Salivating proponents of Louisiana accepting this praised Democrat Gov. John Bel Edwards to the skies his doing so when assuming office. They alleged it would propel the state from the bottom among its brethren in healthiness by claiming large swaths of the public without health insurance suddenly would become healthier with access to it.
This view ignored reality, and more than five years after its implementation data continue to confirm the whole mess is one big wealth redistribution scheme that does little to improve health outcomes at exorbitant cost. The latest bit comes from a report issued by the Mercatus Center that focused on the amount of regulation in health care among southeastern states. Louisiana ranks high in regulation but low in health care quality metrics, not just within the region but nationally. In fact, despite having doctor availability well above the lowest-ranked states and reasonable access relative to them, it ranked second in the southeast for patient difficulty in regard to finding treatment with managed care visits. It ranked 47th out of 50 states with respect to preventable hospitalizations, and last among all states in health outcomes.
Regulatory regimes, which don’t depend on whether a state has accepted expansion, make some difference, as the study notes that some kinds of regulation have a direct negative impact on quality. Regardless, almost all states without expansion rank better than Louisiana in two of these categories, and all in outcomes.
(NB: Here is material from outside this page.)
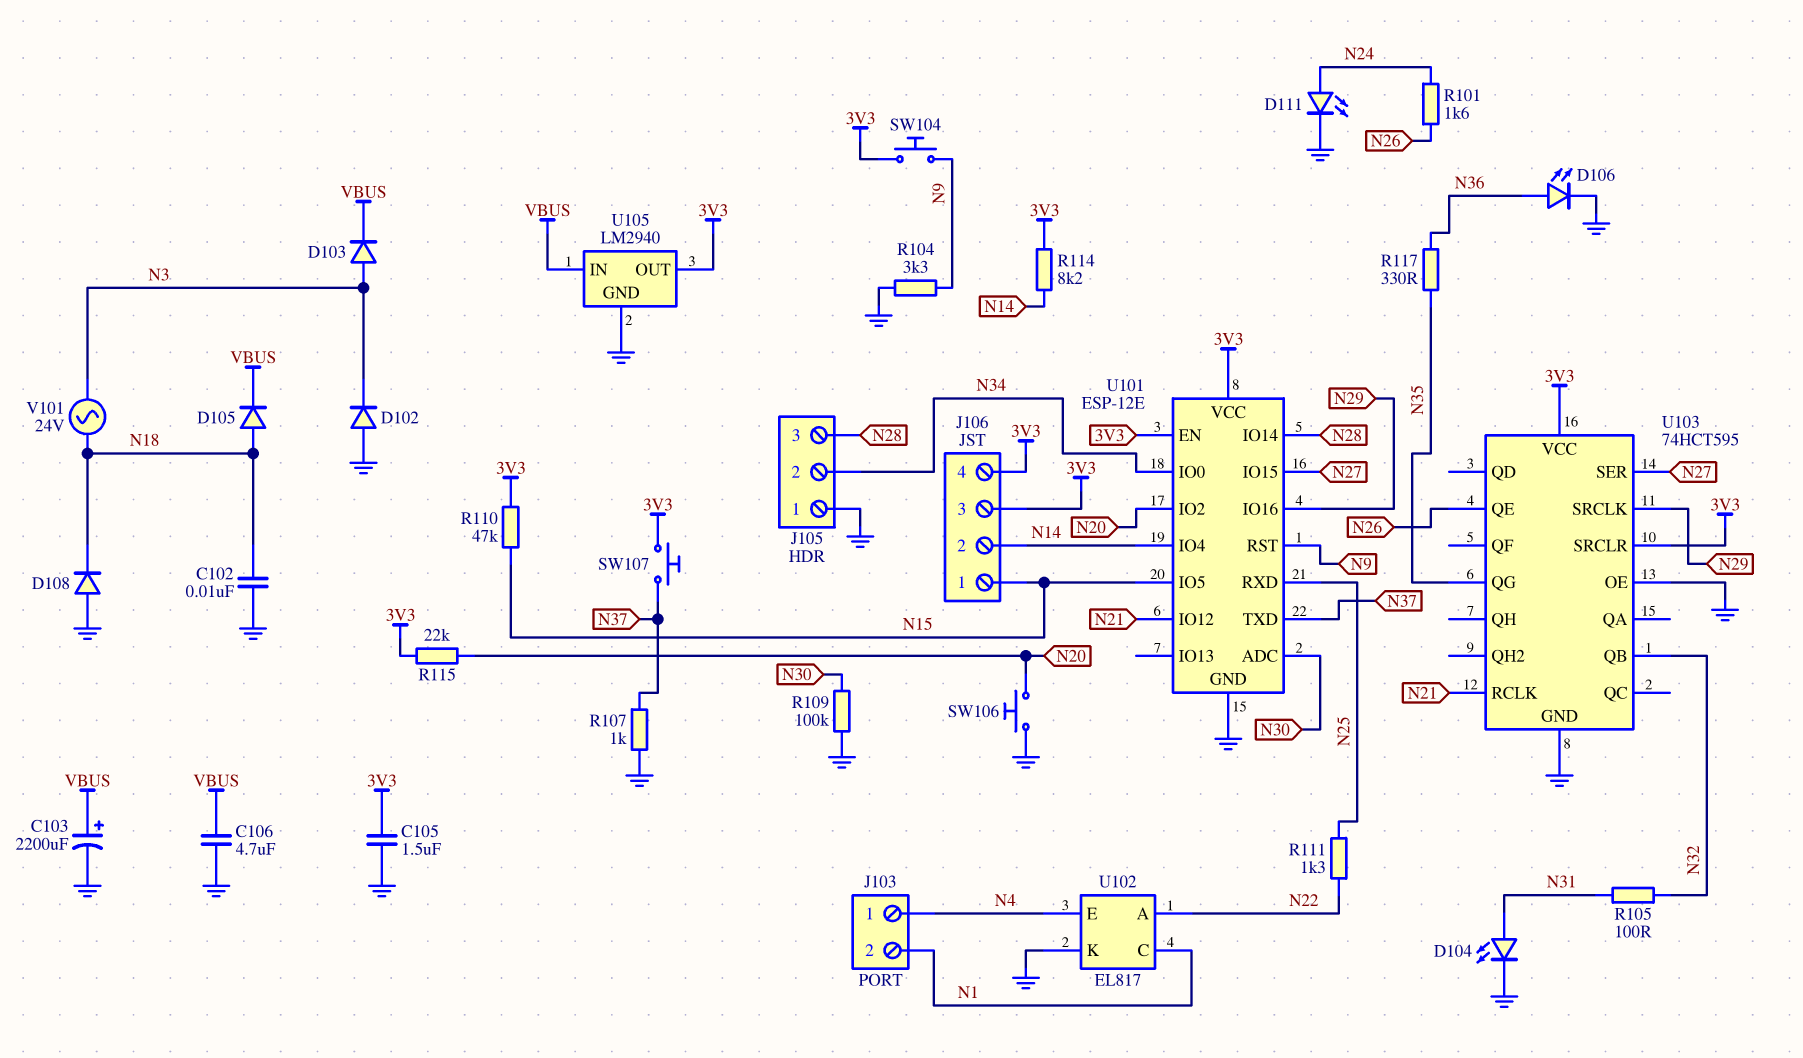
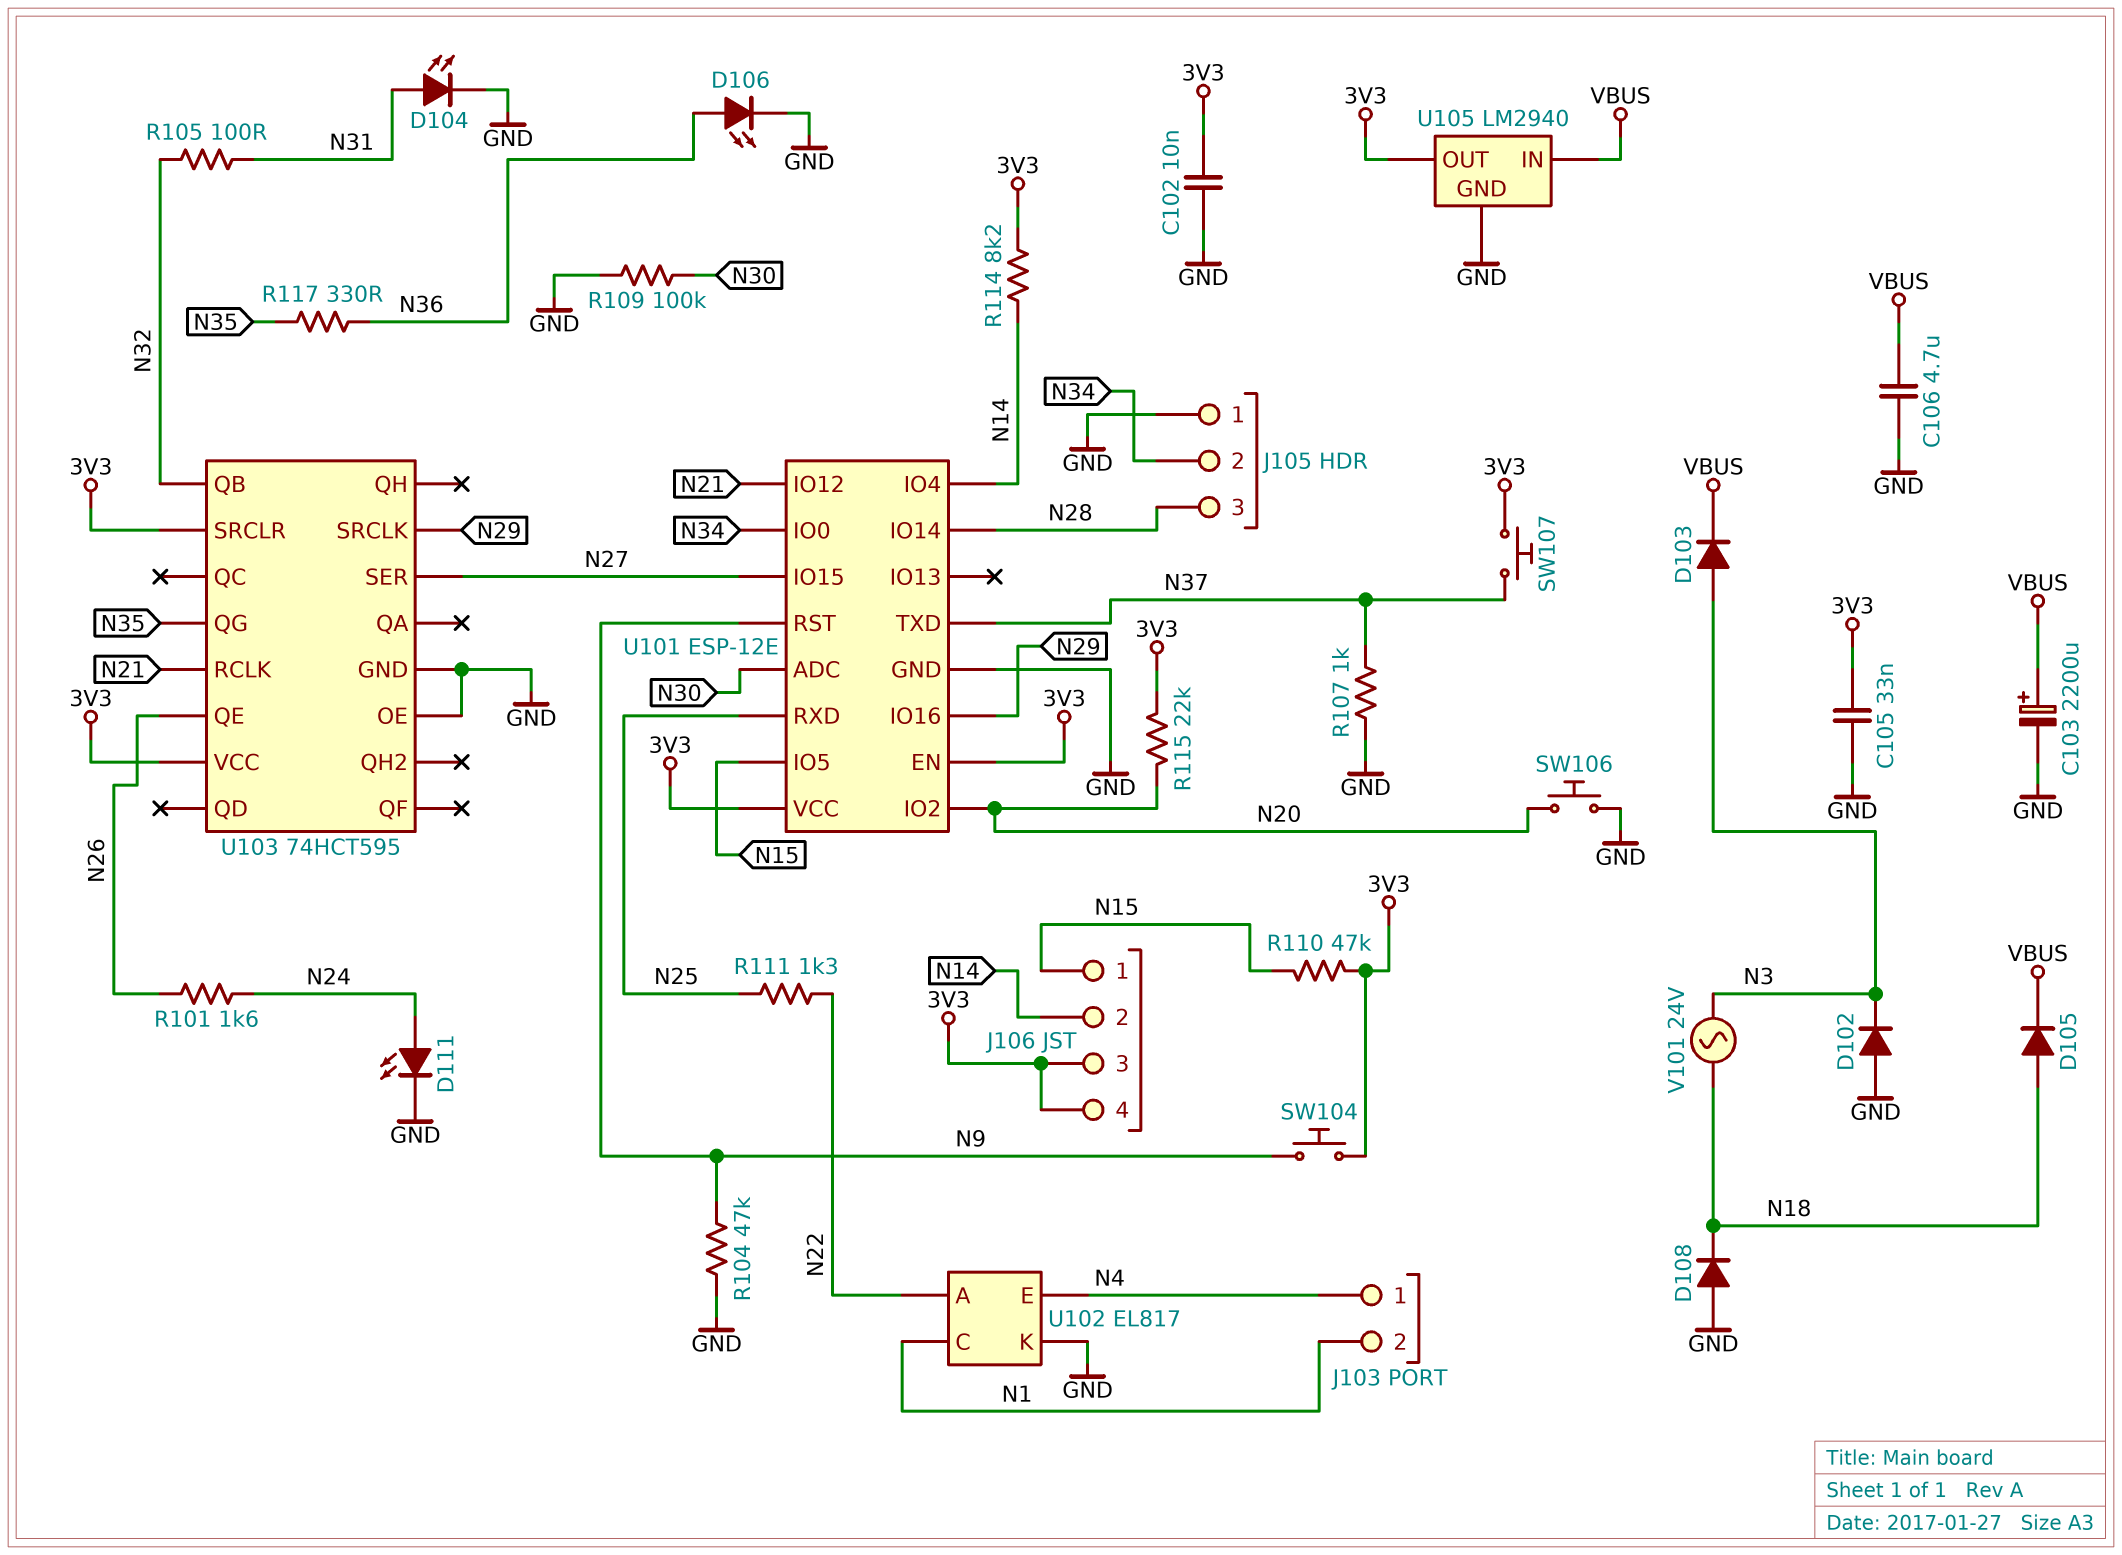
C102: 10nF (GND, N18) -> 10nF (3V3, GND)
C105: 1.5uF (3V3, GND) -> 33nF (3V3, GND)
R104: 3.3k (GND, N9) -> 47k (GND, N9)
And the report does point to one reason, access to treatment, why that is the case since expansion doesn’t address that positively.
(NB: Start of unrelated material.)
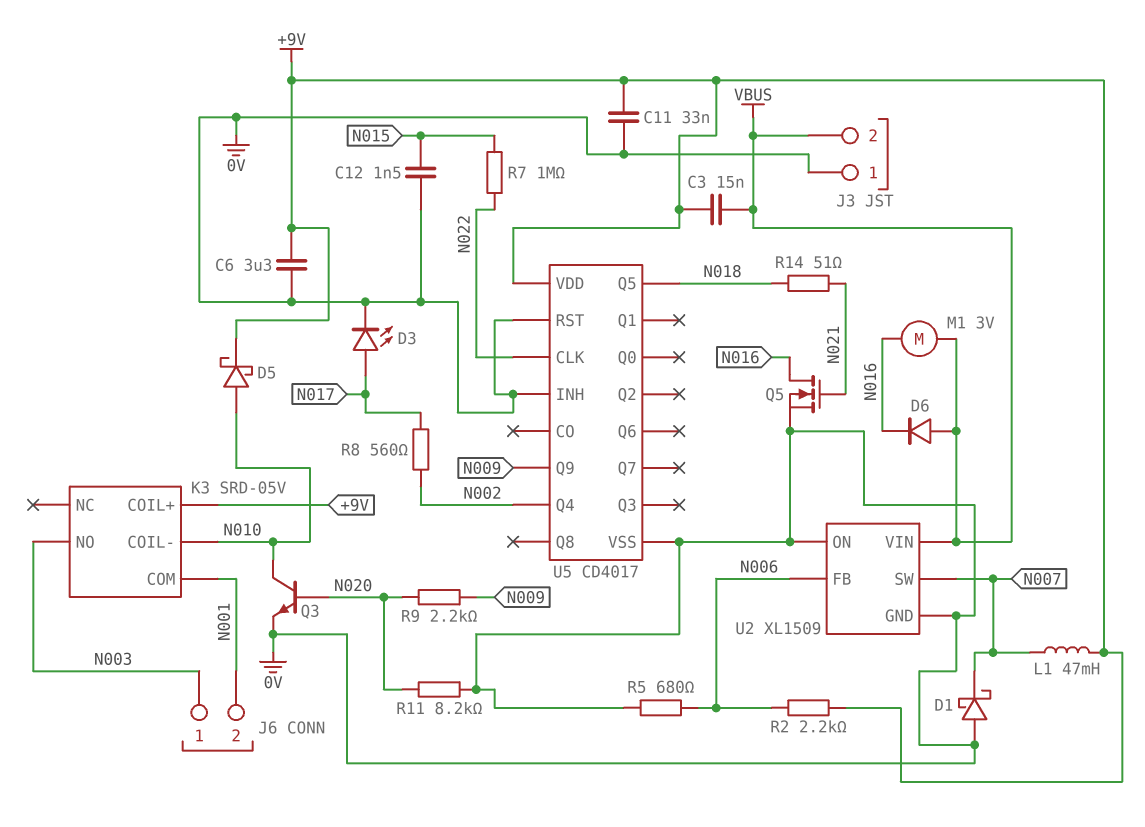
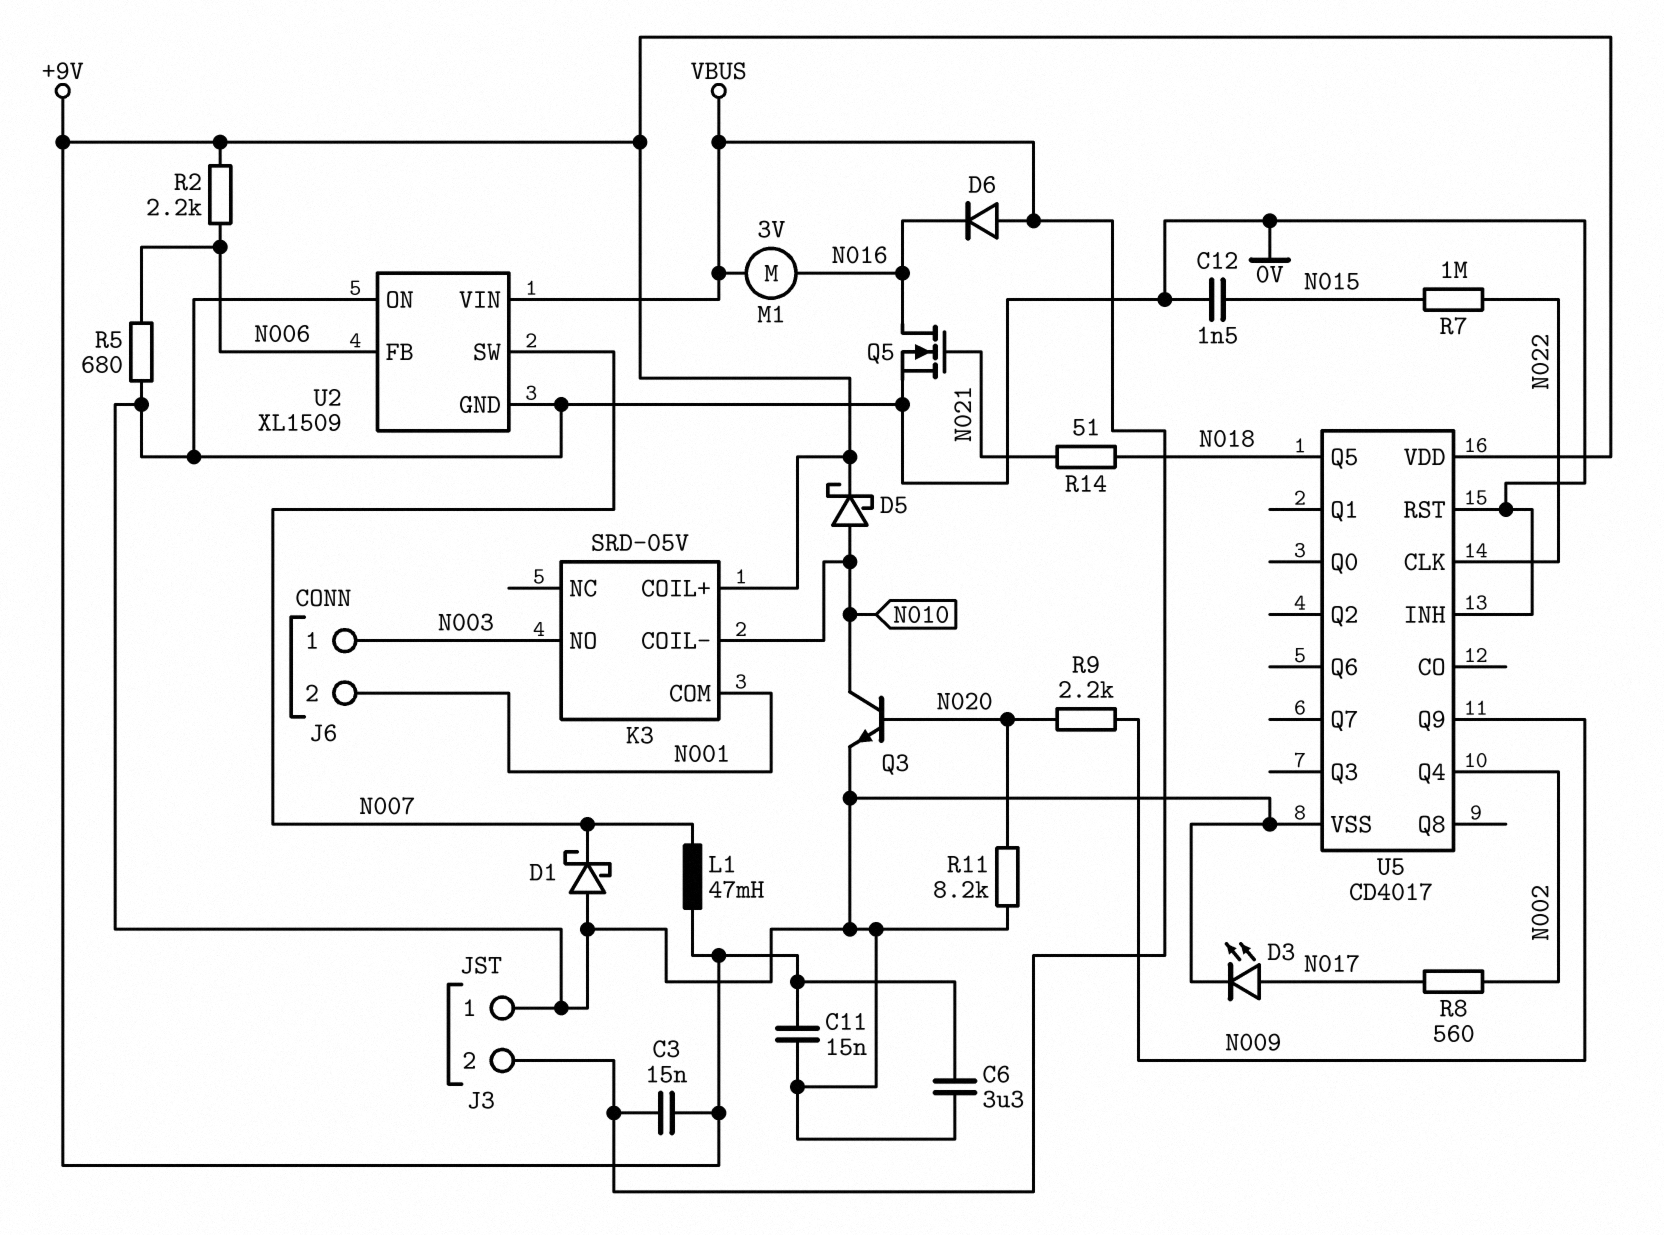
C11: 33nF (+9V, 0V) -> 15nF (+9V, 0V)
The latest data available shows the state pays annually about $320 million extra state taxpayer dollars to fund expansion. But it would have to pay a lot more by raising reimbursement rates to entice more providers into the program in order to reduce service wait times, which rose by a factor of 14 after expansion implementation.
Aside from the report, other reasons explain why expansion has done little to improve the state’s health outcomes. For one, a third to a half of expansion’s beneficiaries already had health insurance, so it didn’t impact as nearly as a large slice of the population.
Beyond that, and the major reason why the U.S. spends so much per capita on health care yet has lackluster outcomes, is that lifestyle choices have a major impact on overall health. And it turns out that Louisiana ranks dead last among the states in terms of behaviors contributing to health, from its people having high levels of tobacco use and risky sexual behaviors to their relatively low levels of exercise and beneficial nutritional choices. It also ranks seventh-highest in obesity and the same for death rate from diabetes. Access to free health care does little to change the behaviors leading to such dismal statistics.
This is reflected in bursting another myth about expansion, that it would save money by reducing emergency room visits because people would not be discouraged from seeking primary care through cost considerations. In fact, Louisiana still ranks highest among all states in per capita ER visits, partly because lifestyle factors encourage the need for acute medical intervention and because of constraints in provider availability from their low participation rate stemming from low reimbursement amounts.
The report reminds state policy-makers of the high-cost/low-return nature of Medicaid expansion that serves an ideological purpose far more than addresses genuine needs. The responsible course of action continues to be to jettison it, if possible, as soon as possible.